A l’encontre de la société Néria Productions :

* 25 643,48 euros à titre principal

* 8 666,64 euros à titre subsidiaire

A l’encontre de la société Néria Presse :

* 71 163,60 à titre principal

* 37 953,92 à titre subsidiaire.

Les sociétés Néria Productions et Néria Presse demandent à la cour :

A titre principal, de débouter la salariée de l’ensemble de ses demandes et de la condamner à leur payer à chacune la somme de 2 000 euros en application de l’article 700 du code de procédure civile.

A titre subsidiaire :

De fixer à 2 167 euros la moyenne des salaires de Mme X servant de base de calcul aux conséquences pécuniaires de la requalification de son contrat de travail avec Néria Productions et, par suite, de limiter les condamnations prononcées aux montants suivants :

* 2 167 euros au titre de l’indemnité de requalification

* 4 334 euros au titre du préavis et 433,40 euros au titre des congés payés afférents * 1 878 euros au titre de l’indemnité conventionnelle de licenciement

* 13 002 euros au titre des dommages et intérêts pour licenciement sans cause réelle et sérieuse.
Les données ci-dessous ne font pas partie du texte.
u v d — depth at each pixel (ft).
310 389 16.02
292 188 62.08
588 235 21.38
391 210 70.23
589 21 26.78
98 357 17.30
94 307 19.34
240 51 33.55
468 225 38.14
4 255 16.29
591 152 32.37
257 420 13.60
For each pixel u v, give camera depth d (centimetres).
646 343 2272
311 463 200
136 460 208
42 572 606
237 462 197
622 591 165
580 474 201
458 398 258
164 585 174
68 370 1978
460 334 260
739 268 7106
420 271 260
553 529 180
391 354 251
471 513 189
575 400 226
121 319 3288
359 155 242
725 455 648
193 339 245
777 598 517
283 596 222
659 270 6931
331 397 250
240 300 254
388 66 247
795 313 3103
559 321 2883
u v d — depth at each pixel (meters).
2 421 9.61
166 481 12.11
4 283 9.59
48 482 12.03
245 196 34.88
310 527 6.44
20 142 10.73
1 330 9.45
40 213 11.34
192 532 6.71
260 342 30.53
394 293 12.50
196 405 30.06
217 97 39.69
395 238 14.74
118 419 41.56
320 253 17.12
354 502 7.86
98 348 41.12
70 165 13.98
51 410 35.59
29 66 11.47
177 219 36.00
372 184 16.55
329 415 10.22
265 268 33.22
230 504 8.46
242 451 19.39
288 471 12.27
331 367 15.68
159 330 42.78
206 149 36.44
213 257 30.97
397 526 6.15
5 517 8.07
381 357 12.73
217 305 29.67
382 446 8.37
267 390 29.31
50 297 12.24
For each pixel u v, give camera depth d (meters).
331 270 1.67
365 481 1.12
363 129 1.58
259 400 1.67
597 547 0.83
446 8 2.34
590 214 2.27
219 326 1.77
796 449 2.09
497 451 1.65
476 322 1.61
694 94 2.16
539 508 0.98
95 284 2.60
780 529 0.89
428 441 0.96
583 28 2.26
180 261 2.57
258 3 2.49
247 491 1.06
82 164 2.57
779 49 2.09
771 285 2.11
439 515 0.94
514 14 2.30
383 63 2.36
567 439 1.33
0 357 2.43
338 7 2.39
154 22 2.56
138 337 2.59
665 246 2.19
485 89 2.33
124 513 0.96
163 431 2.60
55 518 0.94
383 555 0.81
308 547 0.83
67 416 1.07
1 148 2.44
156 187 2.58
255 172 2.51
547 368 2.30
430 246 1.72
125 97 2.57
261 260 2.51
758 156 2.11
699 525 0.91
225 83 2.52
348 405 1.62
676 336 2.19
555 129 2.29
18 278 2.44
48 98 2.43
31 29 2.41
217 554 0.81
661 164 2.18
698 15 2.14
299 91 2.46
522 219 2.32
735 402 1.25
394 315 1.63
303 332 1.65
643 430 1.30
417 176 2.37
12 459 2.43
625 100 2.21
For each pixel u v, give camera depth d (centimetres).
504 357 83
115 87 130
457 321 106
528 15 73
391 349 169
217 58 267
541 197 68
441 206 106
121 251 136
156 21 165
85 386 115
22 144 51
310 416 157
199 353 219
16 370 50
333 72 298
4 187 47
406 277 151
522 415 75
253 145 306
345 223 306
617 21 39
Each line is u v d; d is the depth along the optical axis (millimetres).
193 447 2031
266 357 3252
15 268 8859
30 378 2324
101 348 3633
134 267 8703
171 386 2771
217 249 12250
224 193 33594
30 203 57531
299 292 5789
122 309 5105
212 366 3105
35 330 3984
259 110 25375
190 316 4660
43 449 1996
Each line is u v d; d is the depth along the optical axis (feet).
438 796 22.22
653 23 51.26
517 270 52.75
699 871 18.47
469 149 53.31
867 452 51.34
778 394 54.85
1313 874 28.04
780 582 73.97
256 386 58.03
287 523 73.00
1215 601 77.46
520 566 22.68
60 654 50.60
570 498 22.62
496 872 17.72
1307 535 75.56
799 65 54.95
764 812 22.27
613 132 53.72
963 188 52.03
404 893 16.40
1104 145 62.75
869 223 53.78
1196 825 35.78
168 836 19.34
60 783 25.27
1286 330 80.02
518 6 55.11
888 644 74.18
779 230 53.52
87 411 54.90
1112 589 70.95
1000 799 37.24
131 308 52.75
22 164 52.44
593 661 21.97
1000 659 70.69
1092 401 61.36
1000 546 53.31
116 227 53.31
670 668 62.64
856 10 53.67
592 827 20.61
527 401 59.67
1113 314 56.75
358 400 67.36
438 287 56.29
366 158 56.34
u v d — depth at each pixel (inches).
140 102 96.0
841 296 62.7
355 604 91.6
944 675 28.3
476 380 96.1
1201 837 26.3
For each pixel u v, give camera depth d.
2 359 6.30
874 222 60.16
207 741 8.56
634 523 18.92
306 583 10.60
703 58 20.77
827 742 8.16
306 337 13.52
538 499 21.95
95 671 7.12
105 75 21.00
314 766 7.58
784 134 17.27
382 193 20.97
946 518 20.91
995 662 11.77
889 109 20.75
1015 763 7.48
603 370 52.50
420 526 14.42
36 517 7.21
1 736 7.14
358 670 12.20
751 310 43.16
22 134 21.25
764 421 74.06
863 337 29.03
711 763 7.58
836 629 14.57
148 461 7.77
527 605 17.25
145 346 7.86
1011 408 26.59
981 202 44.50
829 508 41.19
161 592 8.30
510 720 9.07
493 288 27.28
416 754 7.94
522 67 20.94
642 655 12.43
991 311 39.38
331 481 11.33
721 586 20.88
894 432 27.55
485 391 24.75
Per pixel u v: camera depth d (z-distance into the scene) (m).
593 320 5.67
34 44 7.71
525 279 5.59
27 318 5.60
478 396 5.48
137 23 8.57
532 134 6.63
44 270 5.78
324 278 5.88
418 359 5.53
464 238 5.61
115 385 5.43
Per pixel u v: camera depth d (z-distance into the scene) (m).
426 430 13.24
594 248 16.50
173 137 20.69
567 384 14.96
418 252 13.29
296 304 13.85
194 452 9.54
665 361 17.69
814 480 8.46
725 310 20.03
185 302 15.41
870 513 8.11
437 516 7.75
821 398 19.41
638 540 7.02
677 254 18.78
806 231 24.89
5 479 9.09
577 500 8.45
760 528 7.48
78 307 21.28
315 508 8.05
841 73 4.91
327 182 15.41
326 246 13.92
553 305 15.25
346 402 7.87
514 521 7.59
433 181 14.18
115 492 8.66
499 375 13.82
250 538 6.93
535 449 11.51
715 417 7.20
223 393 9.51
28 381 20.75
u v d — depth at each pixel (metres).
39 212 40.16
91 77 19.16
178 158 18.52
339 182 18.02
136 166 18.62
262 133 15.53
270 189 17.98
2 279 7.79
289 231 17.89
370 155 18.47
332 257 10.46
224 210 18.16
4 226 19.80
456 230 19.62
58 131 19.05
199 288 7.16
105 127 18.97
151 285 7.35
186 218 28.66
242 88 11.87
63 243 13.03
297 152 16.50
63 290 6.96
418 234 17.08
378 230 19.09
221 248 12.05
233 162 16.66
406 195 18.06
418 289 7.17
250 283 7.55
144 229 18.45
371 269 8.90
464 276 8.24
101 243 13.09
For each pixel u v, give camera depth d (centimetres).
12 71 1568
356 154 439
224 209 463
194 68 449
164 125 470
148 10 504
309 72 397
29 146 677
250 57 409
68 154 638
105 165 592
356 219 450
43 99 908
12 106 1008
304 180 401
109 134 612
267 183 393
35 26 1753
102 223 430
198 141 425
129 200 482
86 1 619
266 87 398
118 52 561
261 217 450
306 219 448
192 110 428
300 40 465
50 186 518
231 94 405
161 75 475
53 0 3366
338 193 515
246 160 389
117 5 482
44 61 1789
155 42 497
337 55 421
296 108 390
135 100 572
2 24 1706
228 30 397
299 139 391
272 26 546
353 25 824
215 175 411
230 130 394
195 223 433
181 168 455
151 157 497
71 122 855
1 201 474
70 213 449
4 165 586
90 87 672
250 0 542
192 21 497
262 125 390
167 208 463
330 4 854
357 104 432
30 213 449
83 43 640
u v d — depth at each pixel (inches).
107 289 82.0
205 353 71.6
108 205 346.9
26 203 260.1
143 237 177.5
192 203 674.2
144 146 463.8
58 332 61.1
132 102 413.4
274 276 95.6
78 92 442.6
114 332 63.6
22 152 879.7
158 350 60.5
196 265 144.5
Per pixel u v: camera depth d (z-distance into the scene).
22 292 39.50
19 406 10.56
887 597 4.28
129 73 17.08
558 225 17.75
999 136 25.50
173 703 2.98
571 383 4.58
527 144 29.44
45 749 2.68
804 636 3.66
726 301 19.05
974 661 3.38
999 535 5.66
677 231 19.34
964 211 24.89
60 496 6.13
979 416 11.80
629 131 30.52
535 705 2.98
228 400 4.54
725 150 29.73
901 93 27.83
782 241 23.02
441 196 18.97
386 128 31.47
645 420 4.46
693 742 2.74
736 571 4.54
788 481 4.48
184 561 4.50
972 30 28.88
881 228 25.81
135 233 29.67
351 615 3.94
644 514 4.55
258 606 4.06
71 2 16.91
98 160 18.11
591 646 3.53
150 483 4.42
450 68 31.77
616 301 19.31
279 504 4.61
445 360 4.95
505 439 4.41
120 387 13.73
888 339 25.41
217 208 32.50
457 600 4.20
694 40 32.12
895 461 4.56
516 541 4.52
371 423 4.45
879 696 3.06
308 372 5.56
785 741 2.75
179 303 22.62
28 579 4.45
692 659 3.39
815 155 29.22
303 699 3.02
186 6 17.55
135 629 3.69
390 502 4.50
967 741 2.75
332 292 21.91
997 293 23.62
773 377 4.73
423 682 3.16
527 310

De fixer à 4 744,24 euros la moyenne des salaires de Mme X servant de base de calcul aux conséquences pécuniaires de la requalification de son contrat de travail avec Néria Presse et, par suite, de limiter les condamnations prononcées aux montants suivants :

* 4 744,24 euros au titre de l’indemnité de requalification

* 9 488,48 euros au titre du préavis et 948,84 euros au titre des congés payés afférents * 13 881 euros au titre de l’indemnité conventionnelle de licenciement

* 28 465,44 euros au titre des dommages et intérêts pour licenciement sans cause réelle et sérieuse.

Conformément aux dispositions de l’article 455 du code de procédure civile, la cour renvoie, pour l’exposé des moyens des parties, aux conclusions qu’elles ont déposées et soutenues oralement à l’audience.

MOTIFS DE LA DECISION

Sur la requalification des contrats de travail en contrats à durée indéterminée

Il est constant que les sociétés Néria Productions et Néria Presse, de part la nature de leur activité, sont autorisées par les dispositions légales de droit européen et de droit interne ainsi que par l’accord interbranches du 1er octobre 1998 et par les conventions collectives applicables à recourir au contrat à durée déterminée d’usage.

Cependant, et les parties s’accordent sur ce point, cette autorisation légale n’exclut pas le recours abusif au contrat à durée déterminée d’usage et la juridiction saisie doit rechercher , dans l’espèce qui lui est soumise, si le recours à l’utilisation de contrats successifs est justifié par des raisons objectives qui s’entendent de l’existence d’éléments concrets établissant le caractère par nature temporaire de l’emploi.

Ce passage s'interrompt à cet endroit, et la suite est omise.